■ **CHALLENGE A**: Name every film critic who is found dead in the text about the film Chup: Revenge of the Artist.

■ **TEXT SHOWN**:
— begin —
Chup: Revenge of the Artist is a 2022 Indian Hindi-language crime thriller film written and directed by R. Balki. The film is produced by Rakesh Jhunjhunwala, Jayantilal Gada, Gauri Shinde, and Anil Naidu, under Hope Production. The film stars Sunny Deol, Dulquer Salmaan and Shreya Dhanwanthary, while Pooja Bhatt and Saranya Ponvannan essay supporting roles.

In Mumbai, a serial killer targets film critics who give dishonest reviews for films, and IG Arvind Mathur is assigned to catch the killer. Chup: Revenge of the Artist was released on 23 September 2022.

It is an unofficial adaptation of the British film Theatre of Blood.

Plot
In Mumbai, a film critic named Nitin Srivatsav is found dead at his residence, where IG Arvind Mathur is assigned to investigate the case. Arvind deduces that the killer mutilated Nitin's body with a surgical knife and drew a symbol on his forehead, which he is unable to decipher.

Danny is a florist who meets Nila Menon, an entertainment reporter, and the two fall for each other. Few days later, another film critic Irshaad Ali is also found dead with his body being crushed under a train. Meanwhile, Danny and Nila grow close. Danny surprises her on her birthday, which happens to fall on the same day as the death anniversary of famous actor and director Guru Dutt. He gifts her "Kaagaz Ke Phool" (Flowers made of paper). After a week, another film critic Parikshit Prabhu is found dead in a cricket stadium with his body parts and organs removed and scattered around. Arvind deduces that the killer reads the reviews written by the critics and targets only those who give negative reviews to films.

Arvind summons all major film critics in Mumbai and ask them to cooperate in their investigation, but they refuse, fearing for their lives. The next day, another critic Govind Pandey is found dead and it is revealed (to the audience) that the killer was none other than Danny. Pandey had given a positive review to a mediocre film, as the film's makers had paid him money to do so. Danny brutally killed him, mutilating his body and painting the walls with his blood. After this, Arvind is provided a two-week deadline to solve the case, where he takes the help of a criminal psychologist, Zenobia Shroff. Zenobia suggests that the killer might have a connection with the film industry.
— end —
■ **TASK DATA**:
— begin —
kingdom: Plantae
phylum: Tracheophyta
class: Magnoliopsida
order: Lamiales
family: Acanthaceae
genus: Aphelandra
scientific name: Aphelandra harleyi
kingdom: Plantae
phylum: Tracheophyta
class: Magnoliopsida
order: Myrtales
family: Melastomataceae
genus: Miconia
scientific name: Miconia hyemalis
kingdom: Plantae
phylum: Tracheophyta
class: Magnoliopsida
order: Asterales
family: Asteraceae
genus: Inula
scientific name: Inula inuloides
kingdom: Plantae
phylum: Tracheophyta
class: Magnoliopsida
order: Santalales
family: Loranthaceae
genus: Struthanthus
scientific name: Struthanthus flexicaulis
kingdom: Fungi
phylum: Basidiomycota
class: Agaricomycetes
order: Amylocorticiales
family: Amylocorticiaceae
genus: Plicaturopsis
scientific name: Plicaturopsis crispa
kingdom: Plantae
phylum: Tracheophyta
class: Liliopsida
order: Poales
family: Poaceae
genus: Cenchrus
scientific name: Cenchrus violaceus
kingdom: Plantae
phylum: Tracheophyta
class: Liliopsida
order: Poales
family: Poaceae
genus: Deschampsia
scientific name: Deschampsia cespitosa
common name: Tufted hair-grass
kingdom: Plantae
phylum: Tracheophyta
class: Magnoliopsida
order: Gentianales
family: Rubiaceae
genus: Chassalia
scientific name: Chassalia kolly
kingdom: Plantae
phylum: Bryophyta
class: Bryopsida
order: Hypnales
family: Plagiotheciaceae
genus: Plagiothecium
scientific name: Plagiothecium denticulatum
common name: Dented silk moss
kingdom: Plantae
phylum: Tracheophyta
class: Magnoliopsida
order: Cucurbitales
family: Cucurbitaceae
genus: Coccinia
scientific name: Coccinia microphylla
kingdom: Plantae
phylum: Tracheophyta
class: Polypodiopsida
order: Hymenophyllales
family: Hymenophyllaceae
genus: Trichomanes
— end —
■ **CHALLENGE B**: Copy out the stretch of the records from the line containing "scientific name: Chassalia kolly" through the line containing "genus: Coccinia", keeping every character unchanged.

■ **REPLY A**: Nitin Srivatsav, Irshaad Ali, Parikshit Prabhu, Govind Pandey

■ **REPLY B**:
scientific name: Chassalia kolly
kingdom: Plantae
phylum: Bryophyta
class: Bryopsida
order: Hypnales
family: Plagiotheciaceae
genus: Plagiothecium
scientific name: Plagiothecium denticulatum
common name: Dented silk moss
kingdom: Plantae
phylum: Tracheophyta
class: Magnoliopsida
order: Cucurbitales
family: Cucurbitaceae
genus: Coccinia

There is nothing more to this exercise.